**Directive**
Copy the listing word for word, starting at its beginning and ending with the line that contains "Melhor plataforma para", both ends included. Leave out the pictures.

Records taken from a dataset
* * * * * * * * *

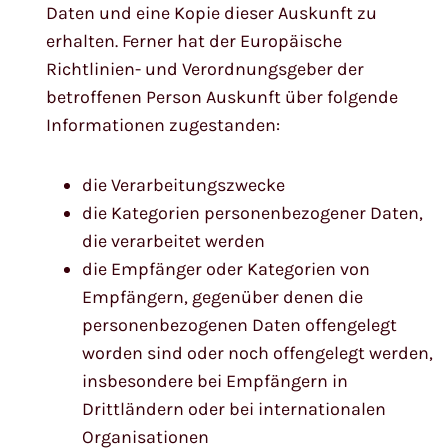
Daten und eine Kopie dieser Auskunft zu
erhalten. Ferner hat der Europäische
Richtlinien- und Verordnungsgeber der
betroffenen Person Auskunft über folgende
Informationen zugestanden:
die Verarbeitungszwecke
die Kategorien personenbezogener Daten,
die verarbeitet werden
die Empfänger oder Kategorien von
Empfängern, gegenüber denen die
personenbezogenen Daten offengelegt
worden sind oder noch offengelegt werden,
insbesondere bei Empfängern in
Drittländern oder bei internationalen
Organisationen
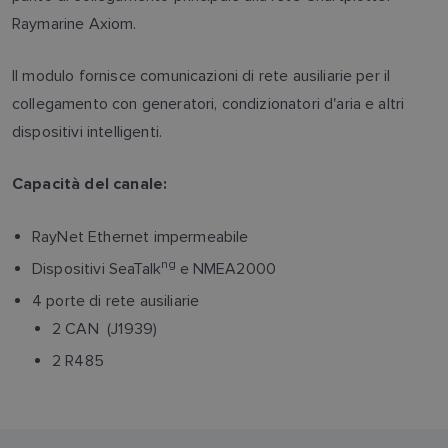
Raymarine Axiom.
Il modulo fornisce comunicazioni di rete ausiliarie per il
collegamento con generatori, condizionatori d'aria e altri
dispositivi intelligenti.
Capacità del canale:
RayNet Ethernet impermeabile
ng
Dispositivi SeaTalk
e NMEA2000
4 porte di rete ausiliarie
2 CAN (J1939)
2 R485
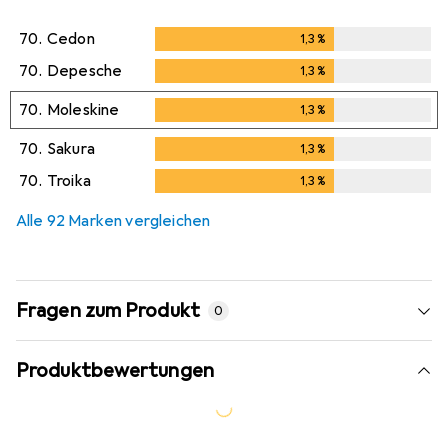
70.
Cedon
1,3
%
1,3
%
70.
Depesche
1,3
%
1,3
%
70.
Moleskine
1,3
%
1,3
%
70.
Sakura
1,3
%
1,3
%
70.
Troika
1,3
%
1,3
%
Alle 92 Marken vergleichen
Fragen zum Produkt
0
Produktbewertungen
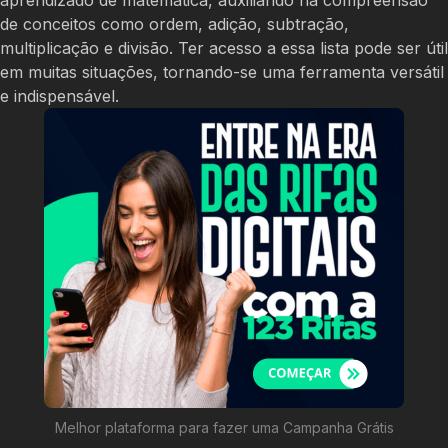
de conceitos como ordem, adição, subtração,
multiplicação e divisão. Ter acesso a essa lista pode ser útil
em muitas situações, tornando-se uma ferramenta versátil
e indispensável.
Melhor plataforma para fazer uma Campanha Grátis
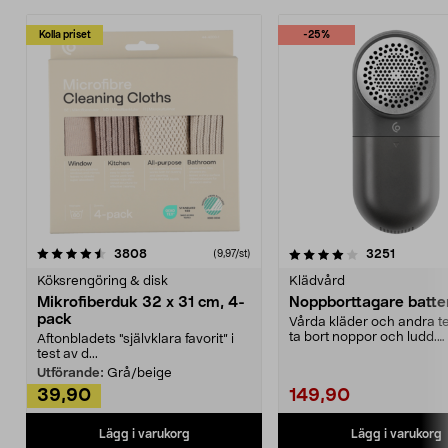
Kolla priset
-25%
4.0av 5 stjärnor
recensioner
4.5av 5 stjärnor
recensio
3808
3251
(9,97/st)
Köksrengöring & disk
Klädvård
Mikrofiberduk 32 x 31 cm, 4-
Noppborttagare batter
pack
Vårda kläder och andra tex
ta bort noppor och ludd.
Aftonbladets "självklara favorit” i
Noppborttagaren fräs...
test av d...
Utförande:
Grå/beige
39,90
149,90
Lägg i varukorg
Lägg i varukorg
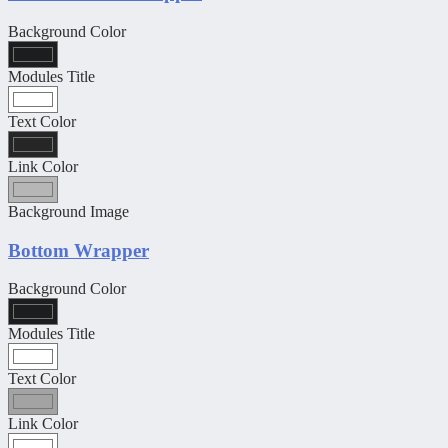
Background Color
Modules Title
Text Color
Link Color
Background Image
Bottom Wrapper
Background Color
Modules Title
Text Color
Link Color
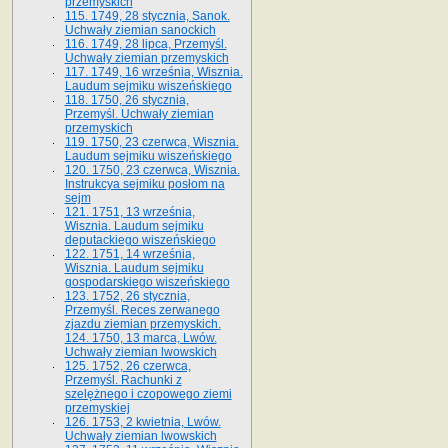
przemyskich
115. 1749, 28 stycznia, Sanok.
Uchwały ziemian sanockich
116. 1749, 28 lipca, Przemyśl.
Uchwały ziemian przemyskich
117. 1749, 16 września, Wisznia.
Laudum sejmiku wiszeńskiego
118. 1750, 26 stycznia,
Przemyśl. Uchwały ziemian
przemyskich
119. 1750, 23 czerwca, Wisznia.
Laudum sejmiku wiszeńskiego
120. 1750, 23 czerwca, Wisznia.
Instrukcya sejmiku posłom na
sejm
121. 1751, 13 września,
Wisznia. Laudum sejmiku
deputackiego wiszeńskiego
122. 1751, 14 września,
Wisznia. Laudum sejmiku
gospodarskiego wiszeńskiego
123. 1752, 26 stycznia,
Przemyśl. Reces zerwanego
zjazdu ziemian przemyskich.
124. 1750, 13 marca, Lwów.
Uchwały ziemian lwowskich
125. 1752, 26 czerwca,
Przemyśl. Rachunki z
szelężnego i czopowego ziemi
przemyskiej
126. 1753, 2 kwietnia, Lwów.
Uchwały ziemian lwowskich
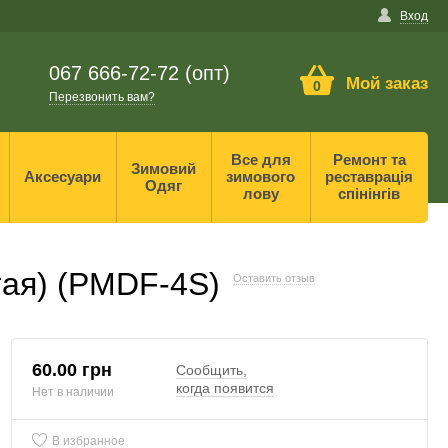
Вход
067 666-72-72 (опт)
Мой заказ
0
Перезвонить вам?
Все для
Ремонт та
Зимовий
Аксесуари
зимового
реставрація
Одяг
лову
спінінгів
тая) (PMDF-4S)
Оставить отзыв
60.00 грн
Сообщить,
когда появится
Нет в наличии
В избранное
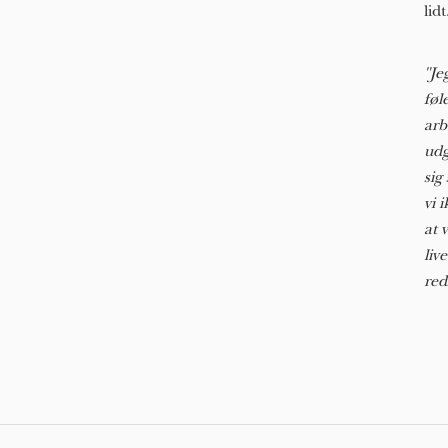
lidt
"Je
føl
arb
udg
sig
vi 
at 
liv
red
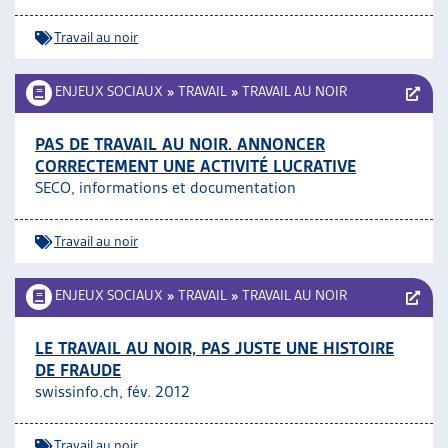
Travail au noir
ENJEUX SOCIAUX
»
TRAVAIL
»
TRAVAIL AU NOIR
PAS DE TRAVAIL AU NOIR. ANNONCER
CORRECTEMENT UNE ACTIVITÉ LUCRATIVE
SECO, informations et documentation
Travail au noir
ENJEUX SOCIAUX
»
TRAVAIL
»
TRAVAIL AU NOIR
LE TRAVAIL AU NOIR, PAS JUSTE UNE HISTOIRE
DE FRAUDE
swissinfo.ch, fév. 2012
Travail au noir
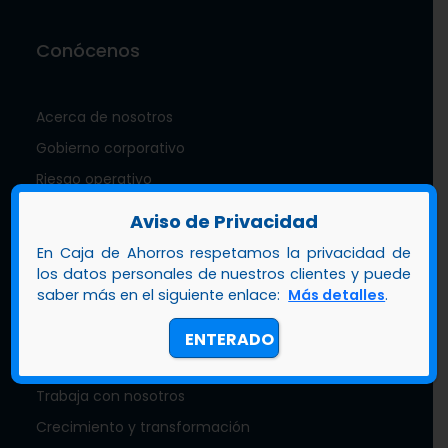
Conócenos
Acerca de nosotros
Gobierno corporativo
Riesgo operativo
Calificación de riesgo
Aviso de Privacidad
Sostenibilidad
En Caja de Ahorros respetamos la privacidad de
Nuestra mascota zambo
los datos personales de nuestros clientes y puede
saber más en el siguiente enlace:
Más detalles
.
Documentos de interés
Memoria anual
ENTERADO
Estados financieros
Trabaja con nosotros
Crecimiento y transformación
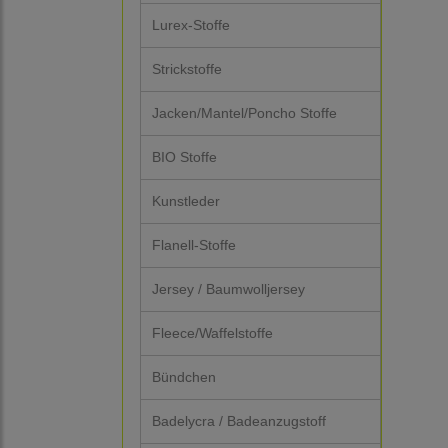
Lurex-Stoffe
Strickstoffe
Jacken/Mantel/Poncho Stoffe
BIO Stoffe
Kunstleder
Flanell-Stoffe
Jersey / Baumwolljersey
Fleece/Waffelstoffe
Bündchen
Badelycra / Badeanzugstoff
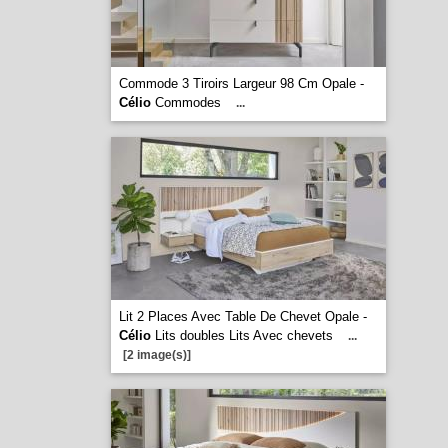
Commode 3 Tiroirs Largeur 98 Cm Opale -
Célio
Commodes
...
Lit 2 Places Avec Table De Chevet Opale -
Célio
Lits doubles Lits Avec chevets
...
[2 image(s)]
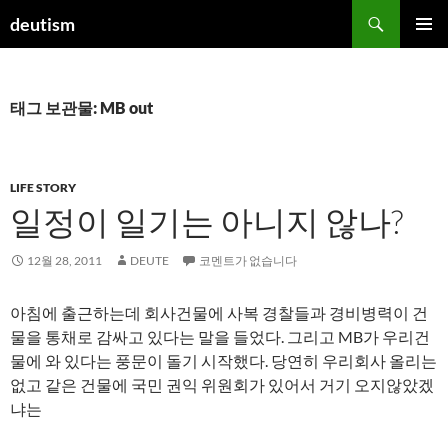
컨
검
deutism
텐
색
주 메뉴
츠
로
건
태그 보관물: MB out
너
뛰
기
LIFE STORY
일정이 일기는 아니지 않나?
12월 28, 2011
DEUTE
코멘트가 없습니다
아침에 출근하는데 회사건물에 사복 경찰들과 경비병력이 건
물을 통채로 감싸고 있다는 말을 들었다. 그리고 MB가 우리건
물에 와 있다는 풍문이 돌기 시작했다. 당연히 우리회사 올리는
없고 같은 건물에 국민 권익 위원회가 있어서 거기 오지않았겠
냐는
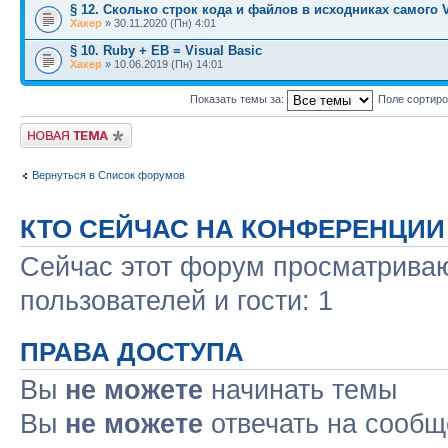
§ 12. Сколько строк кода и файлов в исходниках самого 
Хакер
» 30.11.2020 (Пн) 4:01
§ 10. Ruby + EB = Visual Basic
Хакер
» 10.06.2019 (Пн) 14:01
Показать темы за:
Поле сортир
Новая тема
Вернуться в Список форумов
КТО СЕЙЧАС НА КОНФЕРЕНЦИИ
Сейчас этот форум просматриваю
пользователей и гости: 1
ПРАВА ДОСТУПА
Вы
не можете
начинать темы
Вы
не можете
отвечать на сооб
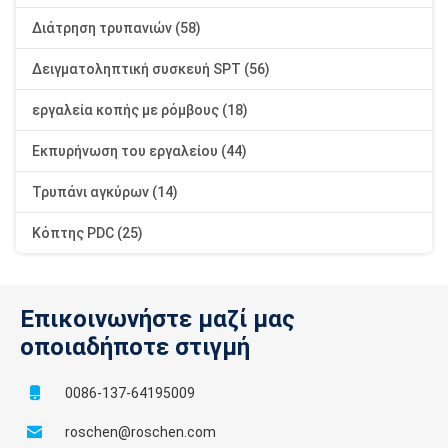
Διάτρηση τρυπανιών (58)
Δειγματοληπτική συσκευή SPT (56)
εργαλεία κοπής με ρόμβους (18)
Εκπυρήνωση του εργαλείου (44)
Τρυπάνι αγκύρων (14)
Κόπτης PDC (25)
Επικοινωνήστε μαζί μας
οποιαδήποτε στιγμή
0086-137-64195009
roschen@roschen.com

* * * * * * * * *

**Solution for this task**
Daten und eine Kopie dieser Auskunft zu
erhalten. Ferner hat der Europäische
Richtlinien- und Verordnungsgeber der
betroffenen Person Auskunft über folgende
Informationen zugestanden:
die Verarbeitungszwecke
die Kategorien personenbezogener Daten,
die verarbeitet werden
die Empfänger oder Kategorien von
Empfängern, gegenüber denen die
personenbezogenen Daten offengelegt
worden sind oder noch offengelegt werden,
insbesondere bei Empfängern in
Drittländern oder bei internationalen
Organisationen
Raymarine Axiom.
Il modulo fornisce comunicazioni di rete ausiliarie per il
collegamento con generatori, condizionatori d'aria e altri
dispositivi intelligenti.
Capacità del canale:
RayNet Ethernet impermeabile
ng
Dispositivi SeaTalk
e NMEA2000
4 porte di rete ausiliarie
2 CAN (J1939)
2 R485
70.
Cedon
1,3
%
1,3
%
70.
Depesche
1,3
%
1,3
%
70.
Moleskine
1,3
%
1,3
%
70.
Sakura
1,3
%
1,3
%
70.
Troika
1,3
%
1,3
%
Alle 92 Marken vergleichen
Fragen zum Produkt
0
Produktbewertungen
de conceitos como ordem, adição, subtração,
multiplicação e divisão. Ter acesso a essa lista pode ser útil
em muitas situações, tornando-se uma ferramenta versátil
e indispensável.
Melhor plataforma para fazer uma Campanha Grátis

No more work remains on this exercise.